The girls are puzzled.
“You are not right,” one of them says with a heavy Russian accent. Her head is tilted and her hand twists the air, strange and sporadic, trying to convey Erik's lack of upright posture.
“You are not wrong,” Erik replies, confusing them further. Neither comment on the fact that Erik is floating.
Erik really needs to get out of here soon.
02
Sober, Erik immediately sees a major flaw in the “rubber band plan,” as he has taken to mentally calling it.
The fact of the matter is as much as he had gained clarity and insight to the inner workings of the universe, none of it makes sense to him when he's not completely baked. Taking another floating day doesn't help, all the perfect sequences escape his fingertips as soon as he starts feeling stable.
There is only one solution – he has to learn physics.
This is how Erik finds himself in the Radcliffe Science Library a week later with too many rubber bands decorating his wrists as makeshift bracelets. The more he reads, the less likely it seems that anyone would be able to survive the rubber band plan. Unless something was already traveling faster than the speed of light, accelerating it to the speed of light would already require an infinite amount of energy.
That sounded like there was a good chance explosions were involved. That or the universe collapsing on itself.
Regardless, he'd need a giant battery. The rubber band plan was put on the back burner for now.
Instead, Erik is on the verge of adopting a new plan to punch a hole though spacetime. He's pretty sure causing a local distortion is within his abilities, even if he wasn't quite sure about the logistics of it yet. He'd need to do more research on negative mass. There's also a problem of precision.

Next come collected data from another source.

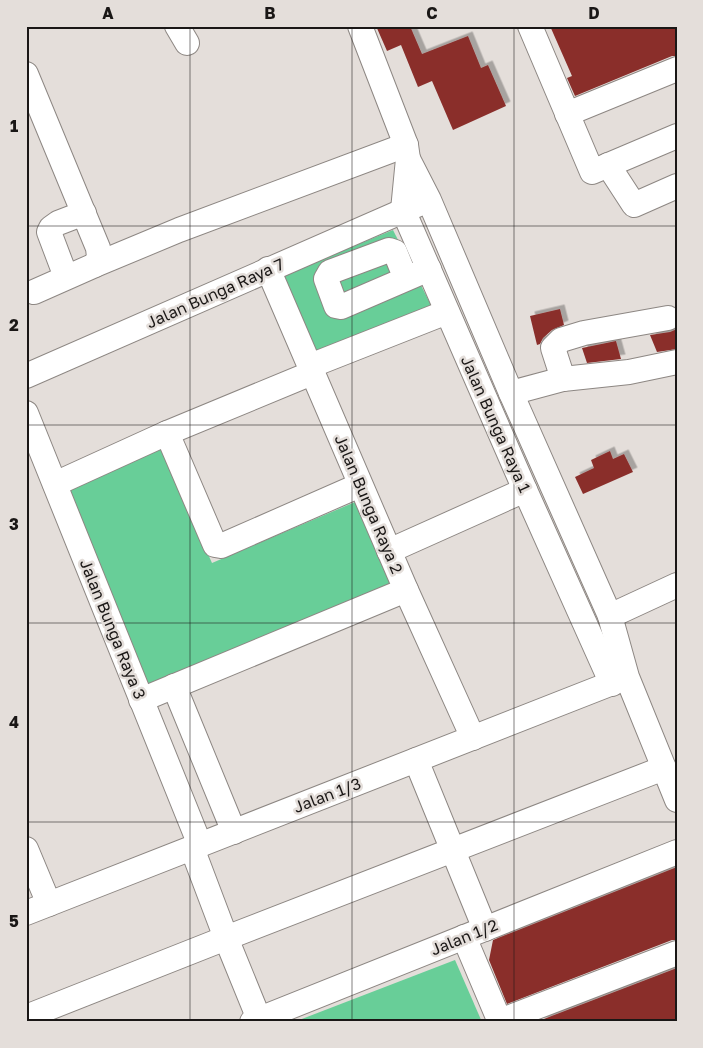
<svg xmlns="http://www.w3.org/2000/svg" width="703" height="1048" viewBox="0 0 703 1048" font-family="'Golos Text',sans-serif">
  <defs>
    <filter id="shadow"><feDropShadow dx="4.5" dy="-4.5" stdDeviation="0" flood-color="#0004"/></filter>
  </defs>
  <rect width="100%" height="100%" fill="#e4deda"/>
  <g fill="#68ce98">
    <polygon points="393,230 432,307 315,355 283,275"/>
    <polygon points="161,449 212,563 355,502 391,583 146,687 67,490"/>
    <polygon points="455,960 482,1022 294,1022"/>
  </g>
  <g fill="#8a2f2c" filter="url(#shadow)">
    <polygon points="376,26 410,26 422,54 468,36 481,68 488,65 506,106 453,130 432,81 418,87 401,45 387,51"/>
    <polygon points="550,26 677,26 677,56 672,56 575,96 567,78 572,76"/>
    <polygon points="560,309 564,325 552,330 543,338 540,344 537,345 530,316"/>
    <polygon points="677,329 677,349 657,352 650,335 670,332"/>
    <polygon points="616,341 621,359 587,363 582,348"/>
    <polygon points="610,451 613,459 624,454 633,472 583,494 575,477 594,468 591,460"/>
    <polygon points="677,867 677,940 672,940 507,1004 489,960 493,940"/>
    <polygon points="677,968 677,1022 536,1022"/>
  </g>
  <g fill="none" stroke-linecap="round" stroke-linejoin="round">
    <g stroke="#8d8783" stroke-width="26">
      <g id="minor">
        <polyline points="177,26 187,43"/>
        <polyline points="360,26 406,145 408,159 403,210 525,490 612,684"/>
        <polyline points="530,26 592,172 677,136"/>
        <polyline points="26,74 98,248 99,257 95,265 34,292"/>
        <polyline points="567,114 677,69"/>
        <polyline points="408,159 429,200 511,393 610,616 627,677 677,800"/>
        <polyline points="608,165 634,205 677,186"/>
        <polyline points="95,265 179,230 406,145"/>
        <polyline points="268,269 406,590 473,738"/>
        <polyline points="66,277 49,232 51,228 58,223 84,213"/>
        <polyline points="406,279 395,252 389,250 330,272 326,279 336,306 341,307 429,269"/>
        <polyline points="310,366 447,312"/>
        <polyline points="26,376 419,204"/>
        <polyline points="563,379 553,348 561,340 584,333 668,318"/>
        <polyline points="511,393 563,379 629,372 677,362"/>
        <polyline points="26,413 200,845"/>
        <polyline points="167,433 215,545 221,546 360,485"/>
        <polyline points="55,484 167,433 312,373"/>
        <polyline points="389,551 525,490"/>
        <polyline points="610,616 677,585"/>
        <polyline points="174,686 234,832"/>
        <polyline points="141,700 406,590"/>
        <polyline points="416,760 485,929"/>
        <polyline points="192,848 226,938 259,1019"/>
        <polyline points="26,849 49,904"/>
        <polyline points="26,913 625,678"/>
        <polyline points="464,937 500,1022"/>
        <polyline points="26,1017 226,938 664,768"/>
        <polyline points="500,1021 677,953"/>
        <polyline points="252,1022 677,852"/>
      </g>
    </g>
    <use href="#minor" stroke="#fff" stroke-width="24"/>
  </g>
  <path fill="none" stroke="#1a1716" stroke-width="1" stroke-opacity="0.55" d="M 190,26 L 190,1022M 352,26 L 352,1022M 514,26 L 514,1022M 26,226 L 677,226M 26,425 L 677,425M 26,623 L 677,623M 26,822 L 677,822"/>
  <g text-anchor="middle" stroke-width="5" stroke-linejoin="round" paint-order="stroke">
    <g font-size="16" fill="#1a1716" stroke="#e4deda">
      <text transform="translate(215 293) rotate(-24)" y="6">Jalan Bunga Raya 7</text>
      <text transform="translate(496 424) rotate(66)" y="6">Jalan Bunga Raya 1</text>
      <text transform="translate(369 504) rotate(67)" y="6">Jalan Bunga Raya 2</text>
      <text transform="translate(113 629) rotate(68)" y="6">Jalan Bunga Raya 3</text>
      <text transform="translate(327 795) rotate(-21)" y="6">Jalan 1/3</text>
      <text transform="translate(464 937) rotate(-22)" y="6">Jalan 1/2</text>
    </g>
  </g>
  <rect width="703" height="1048" fill="none" stroke="#e4deda" stroke-width="55"/>
  <rect x="28" y="28" width="648" height="992" fill="none" stroke="#1a1716" stroke-width="2"/>
  <g font-size="16" text-anchor="middle" font-weight="bold" fill="#1a1716">
    <text x="108" y="19">A</text>
    <text x="270" y="19">B</text>
    <text x="432" y="19">C</text>
    <text x="594" y="19">D</text>
    <text x="14" y="132">1</text>
    <text x="14" y="331">2</text>
    <text x="14" y="530">3</text>
    <text x="14" y="728">4</text>
    <text x="14" y="927">5</text>
  </g>
</svg>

Erik was good with big things, things like contorting steel I-beams and moving large vehicles. He was even decent with small things like fusing back loose wires in radios. What he needs right now is on a scale so small and exact, he'd have to be able to manipulate the electrical signal input of the speakers of said radio so that it played a completely different sound. In addition he would need to be able to control exactly what sound came out, otherwise who knows where the other end of the rift in spacetime led to? It could be anywhere in the universe.
What he needs is a guitar.
03
Musical instruments were apparently quite expensive. Fortunately for Erik (and unfortunately for everyone else), Erik excelled at petty theft. Locks were useless at keeping him out and he had a natural sense of how valuable certain items tend to be. He paid for his overpriced and barely serviceable flat though petty theft.
Thus Erik was now the proud owner of a steel-string acoustic. It's body was a flamed maple stained dark red and Erik didn't understand any of the specs the salesperson kept rattling off but it looked amazing. Guitar couldn't be that hard to learn, it felt like every other person he met knew how to play one.
Erik could feel the steel hum beneath his fingers.